Seeing as the belief is that meat alone is sufficient among most of those that didn't supplement and or eat anything other than meat, I think it's fair to surmise that a larger portion of people did this than had issues since
Prevalence of adverse symptoms was low (<1% to 5.5%).
And really from the way you keep dodging the original topic for which you called me dangerously misinformed, and you misinterpreted much of the abstract in your argument's favor, I'm inclined to believe you are not really arguing in good faith.
Uncooked meat is associated with several extremely serious health conditions. It’s less guaranteed to kill you than a long term complete lack of Vitamin C in your diet, but that doesn’t mean it’s a good idea.
Anyway, you replied to someone saying “I don’t believe meat actually lacks vitamin C.”
With: “I think eating meat also”
If that wasn’t agreement with what they said then never mind, but clearly you are reading stuff into that study that it doesn’t actually say.
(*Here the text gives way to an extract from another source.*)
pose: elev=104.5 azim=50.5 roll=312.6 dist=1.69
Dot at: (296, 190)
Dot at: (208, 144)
There’s a huge difference from hard data and well some people probably didn’t take a vitamin and also only ate meat.
What your doing is not gathering scientific evidence but perpetuating your own biases. This is why you believe things that aren’t true and you should take some time to think about why you’re doing it.
PS: Even just occasionally squeezing a lemon across a stake or lobster completely changes the impact of a nearly complete meat diet. Which is why self reported dietary studies are nearly useless.
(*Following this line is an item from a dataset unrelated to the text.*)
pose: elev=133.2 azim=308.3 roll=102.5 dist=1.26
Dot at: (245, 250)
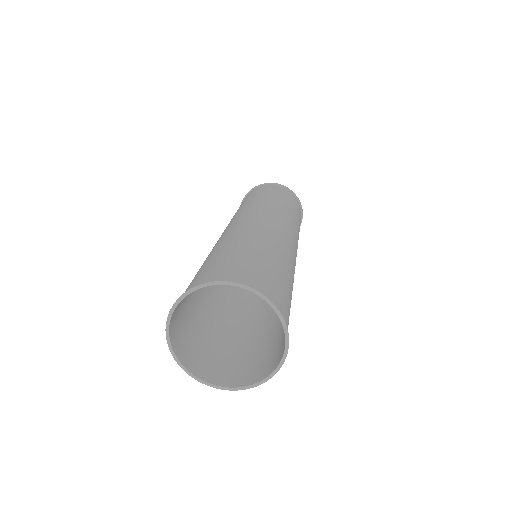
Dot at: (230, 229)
consisting solely of a third hand anecdote from the 90s is totally not just `perpetuating your own biases.` /s
My original claim was _I think_ and not written in concrete, but I just gave you far greater evidence than you've given me to show that I may be at least reasonable in my thinking and not `dangerously misinformed.`
That trial was recent and included 2029 participants. At the very least we should both be willing to concede that it may be perfectly possible to live on meat alone, but there's not much evidence either way.
> Anyway, you replied to someone saying “I don’t believe meat actually lacks vitamin C.”
Fair enough, I see why you brought up cooking and vit C degradation, but it's not really relevant to my original claim for which again, you believe I'm dangerously misinformed.
> Uncooked meat is associated with several extremely serious health conditions.
And the reduction of pirates since 1800 is associated with global warming...
of course I do realize in this case an acid is used to essentially cook it.
Still, I'm perfectly happy to eat raw meat if I know and trust the source. For sure I would not go near raw meat from your average restaurant or grocery store.
I agree, Beef tartare is delicious as is many kinds of raw fish.
> associated with global warming
But that’s just wordplay. Eating a diet of raw meat results in a dramatically lower life expectancy. Knowing your sources doesn’t particularly help here it’s just a form of conformation bias because most of the time raw meat isn’t a problem. Unfortunately, a lifetime consistent of a vary large number of meals so low risks are still meaningful.
That said, if uncooked meat is your only source of vitamin C then it’s better than dying. Traditional Eskimos diet was almost completely meat for months, but included such things as chewing on raw blubber.
So, sure a carnivore diet is possible. But simply eating nothing but cooked stakes will fairly quickly kill you, this isn’t a contradiction. Healthy animal and water only diets are extremely difficult to achieve.
PS: I also standby what I said about your view of that study. There’s actual evidence and wishful thinking the difference is critical.
Is Meat nutritious even though it lacks vitamin C?
How nutritious food is really depends on context. Potatoes cover a larger percentage of our nutritious needs than Bananas. Bananas however cover a few things lacking in normal western diets so we think of them as nutritious.